これがないと残業手当として認められません

「当社の給与は年俸制なので、残業の支払いはありません」

「営業手当が残業代としてカウントしています」

今でもこのような意見を多々耳にすることがありますが、上記の内容だと残業手当に関する考え方が間違っている可能性が高いです。

年俸制でも残業手当の支払いが免除されているということはありませんし、営業手当が残業代として支払われている場合は、いくつかの要件を揃えないと残業代として支払ったことにならないのです。

また、「定額の残業代を支払っている」「固定残業制度を採用している」という会社も多いでしょうが、定額支給の残業手当も要件をクリアしないと法的に残業手当とは認めてくれないのです。

就業規則や賃金規定に「定額支給の残業手当」を記載しても実際の細かな運用で否認されることがあるのです。

では、定額の残業手当(固定残業手当)を支払っている会社はどのような対応を行えばよいのでしょうか?

定額の残業手当(固残業手当)の支給が認められる要件として、次の3つは必須項目となっています。

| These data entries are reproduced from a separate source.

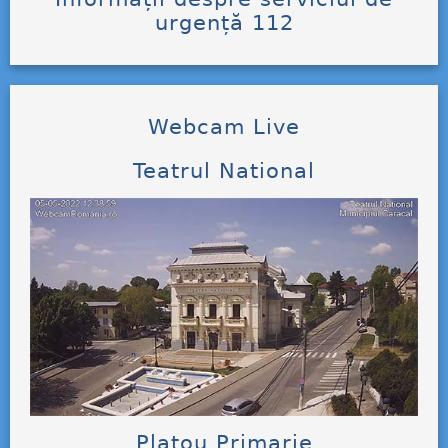
urgență 112
Webcam Live
Teatrul National
Platou Primarie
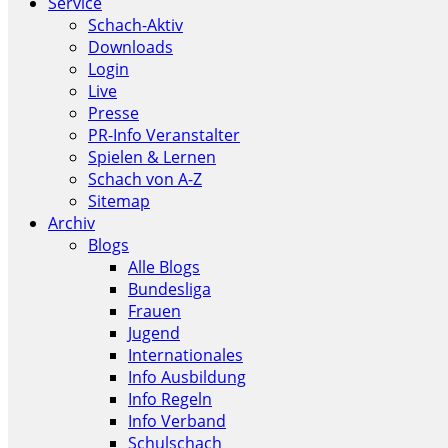
Service
Schach-Aktiv
Downloads
Login
Live
Presse
PR-Info Veranstalter
Spielen & Lernen
Schach von A-Z
Sitemap
Archiv
Blogs
Alle Blogs
Bundesliga
Frauen
Jugend
Internationales
Info Ausbildung
Info Regeln
Info Verband
Schulschach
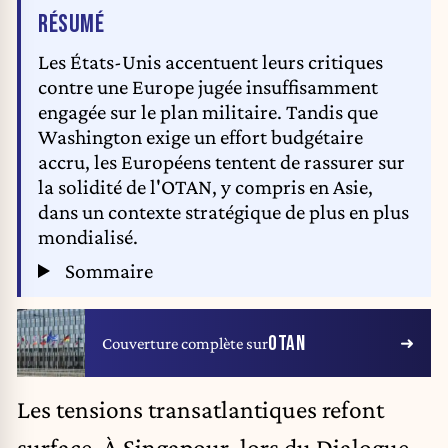
DE L'ARTICLE
RÉSUMÉ
Les États-Unis accentuent leurs critiques
contre une Europe jugée insuffisamment
engagée sur le plan militaire. Tandis que
Washington exige un effort budgétaire
accru, les Européens tentent de rassurer sur
la solidité de l'OTAN, y compris en Asie,
dans un contexte stratégique de plus en plus
mondialisé.
Sommaire
OTAN
Couverture complète sur
Les tensions transatlantiques refont
surface. À Singapour, lors du Dialogue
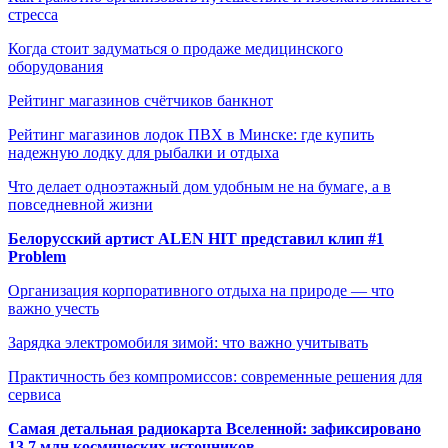
стресса
Когда стоит задуматься о продаже медицинского
оборудования
Рейтинг магазинов счётчиков банкнот
Рейтинг магазинов лодок ПВХ в Минске: где купить
надежную лодку для рыбалки и отдыха
Что делает одноэтажный дом удобным не на бумаге, а в
повседневной жизни
Белорусский артист ALEN HIT представил клип #1
Problem
Организация корпоративного отдыха на природе — что
важно учесть
Зарядка электромобиля зимой: что важно учитывать
Практичность без компромиссов: современные решения для
сервиса
Самая детальная радиокарта Вселенной: зафиксировано
13,7 млн космических источников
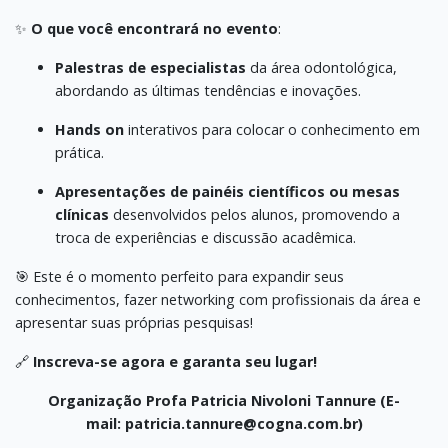
✨
O que você encontrará no evento
:
Palestras de especialistas
da área odontológica,
abordando as últimas tendências e inovações.
Hands on
interativos para colocar o conhecimento em
prática.
Apresentações de painéis científicos
ou mesas
clínicas
desenvolvidos pelos alunos, promovendo a
troca de experiências e discussão acadêmica.
🎯 Este é o momento perfeito para expandir seus
conhecimentos, fazer networking com profissionais da área e
apresentar suas próprias pesquisas!
🔗
Inscreva-se agora e garanta seu lugar!
Organização Profa Patricia Nivoloni Tannure (E-
mail: patricia.tannure@cogna.com.br)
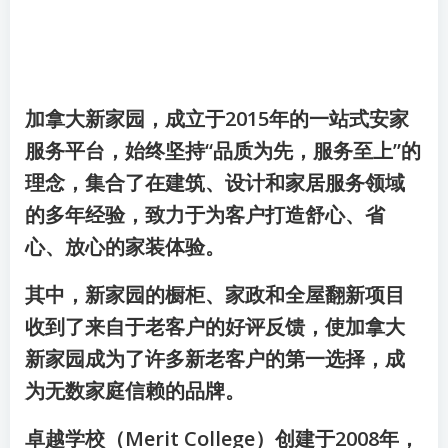
加拿大新家园，成立于2015年的一站式安家
服务平台，始终坚持“品质为先，服务至上”的
理念，集合了在建筑、设计和家居服务领域
的多年经验，致力于为客户打造舒心、省
心、放心的家装体验。
其中，新家园的橱柜、家政和全屋翻新项目
收到了来自于老客户的好评反馈，使加拿大
新家园成为了许多新老客户的第一选择，成
为无数家庭信赖的品牌。
卓越学校（Merit College）创建于2008年，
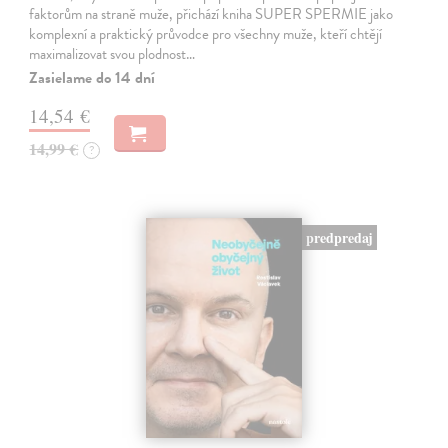
faktorům na straně muže, přichází kniha SUPER SPERMIE jako
komplexní a praktický průvodce pro všechny muže, kteří chtějí
maximalizovat svou plodnost…
Zasielame do 14 dní
14,54 €
14,99 €
?
predpredaj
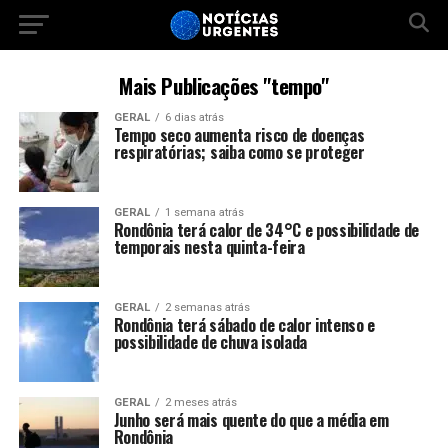
Mais Publicações "tempo"
GERAL
6 dias atrás
Tempo seco aumenta risco de doenças
respiratórias; saiba como se proteger
GERAL
1 semana atrás
Rondônia terá calor de 34°C e possibilidade de
temporais nesta quinta-feira
GERAL
2 semanas atrás
Rondônia terá sábado de calor intenso e
possibilidade de chuva isolada
GERAL
2 meses atrás
Junho será mais quente do que a média em
Rondônia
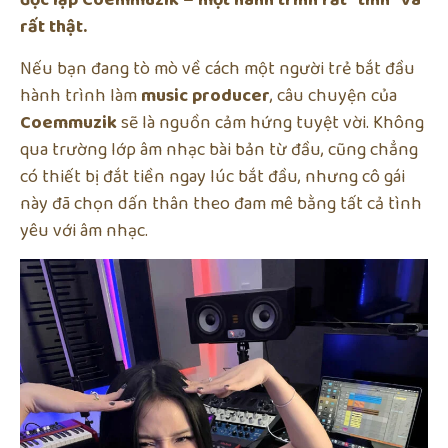
độc lập Coemmuzik – một hành trình rất “tình” và
rất thật.
Nếu bạn đang tò mò về cách một người trẻ bắt đầu
hành trình làm
music producer
, câu chuyện của
Coemmuzik
sẽ là nguồn cảm hứng tuyệt vời. Không
qua trường lớp âm nhạc bài bản từ đầu, cũng chẳng
có thiết bị đắt tiền ngay lúc bắt đầu, nhưng cô gái
này đã chọn dấn thân theo đam mê bằng tất cả tình
yêu với âm nhạc.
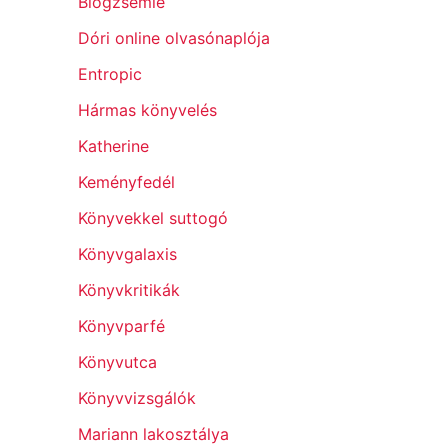
Blogzsemle
Dóri online olvasónaplója
Entropic
Hármas könyvelés
Katherine
Keményfedél
Könyvekkel suttogó
Könyvgalaxis
Könyvkritikák
Könyvparfé
Könyvutca
Könyvvizsgálók
Mariann lakosztálya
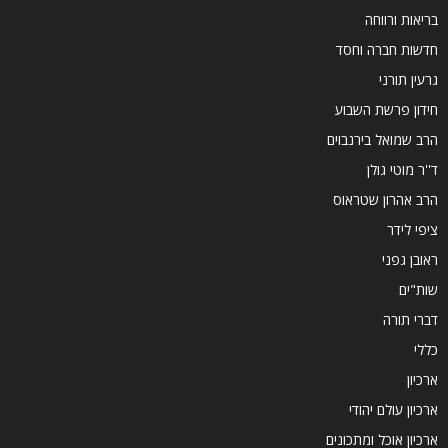
בריאות ורווחה
חדשות חברה וחסד
גרעין תורני
חידון פרשת השבוע
הרב שמואל בירנבוים
ד''ר מוטי גולן
הרב אהרון שטראוס
ציפי לידר
ראובן גפני
שות"ים
דברי תורה
כללי
ארכיון
ארכיון עולם יהודי
ארכיון אוכל ומתכונים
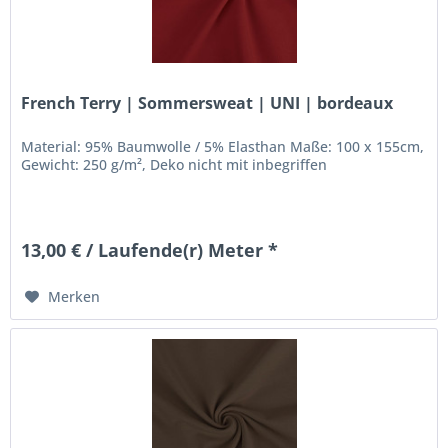
French Terry | Sommersweat | UNI | bordeaux
Material: 95% Baumwolle / 5% Elasthan Maße: 100 x 155cm,
Gewicht: 250 g/m², Deko nicht mit inbegriffen
13,00 € / Laufende(r) Meter *
Merken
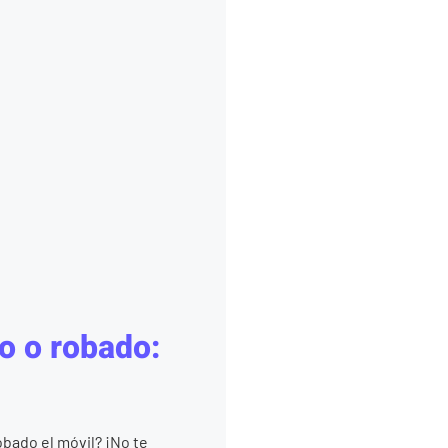
o o robado:
obado el móvil? ¡No te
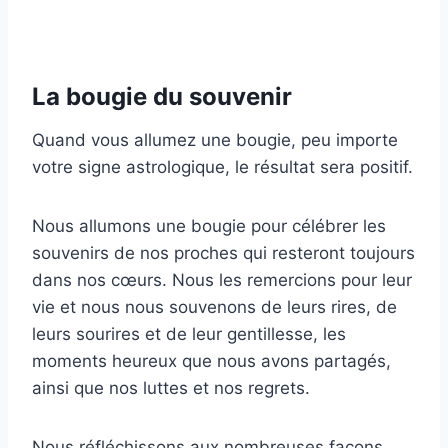
La bougie du souvenir
Quand vous allumez une bougie, peu importe
votre signe astrologique, le résultat sera positif.
Nous allumons une bougie pour célébrer les
souvenirs de nos proches qui resteront toujours
dans nos cœurs. Nous les remercions pour leur
vie et nous nous souvenons de leurs rires, de
leurs sourires et de leur gentillesse, les
moments heureux que nous avons partagés,
ainsi que nos luttes et nos regrets.
Nous réfléchissons aux nombreuses façons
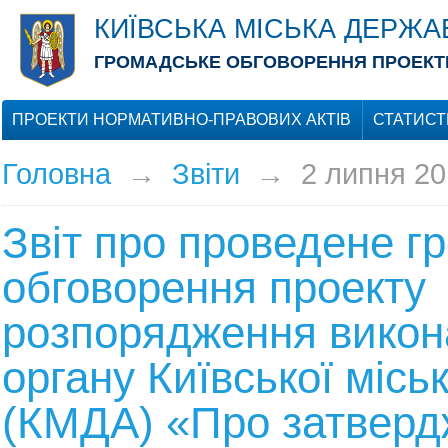
КИЇВСЬКА МІСЬКА ДЕРЖА
ГРОМАДСЬКЕ ОБГОВОРЕННЯ ПРОЕКТІ
ПРОЕКТИ НОРМАТИВНО-ПРАВОВИХ АКТІВ
СТАТИСТ
Головна
→
Звіти
→
2 липня 20
Звіт про проведене г
обговорення проекту
розпорядження викон
органу Київської місь
(КМДА) «Про затверд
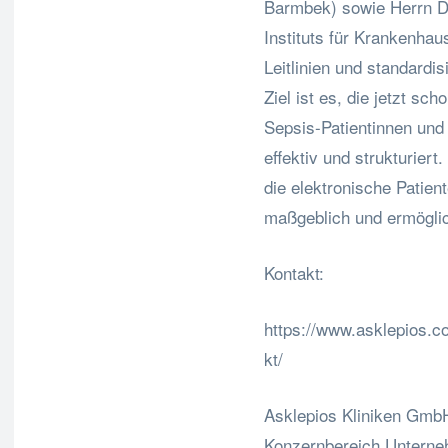
Barmbek) sowie Herrn 
Instituts für Krankenha
Leitlinien und standardi
Ziel ist es, die jetzt sc
Sepsis-Patientinnen und 
effektiv und strukturiert.
die elektronische Patien
maßgeblich und ermöglich
Kontakt:
https://www.asklepios.c
kt/
Asklepios Kliniken Gm
Konzernbereich Untern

〇 一定時間の残業手当を算入される旨が雇用契約上で明確である

〇 支給時に支給対象の時間数と残業手当の額が労働者に明示されること

〇 残業手当に対応する残業時間を超えて残業が行われる場合は別途上乗せして残業手当を支給する旨があらかじめ明らかにされていなければならない

この項目を雇用契約上明記し、また就業規則(賃金規定)で定めて、忠実に運用しない限り、定額の残業手当(固定残業手当)は法的に認められないのです。

定額の残業手当(固定残業手当)の制度を採用する会社の実情として、定額の残業手当(固定残業手当)に対する時間を超えた残業に対する適正な時間外手当の支払いがなされていないケースが多いです。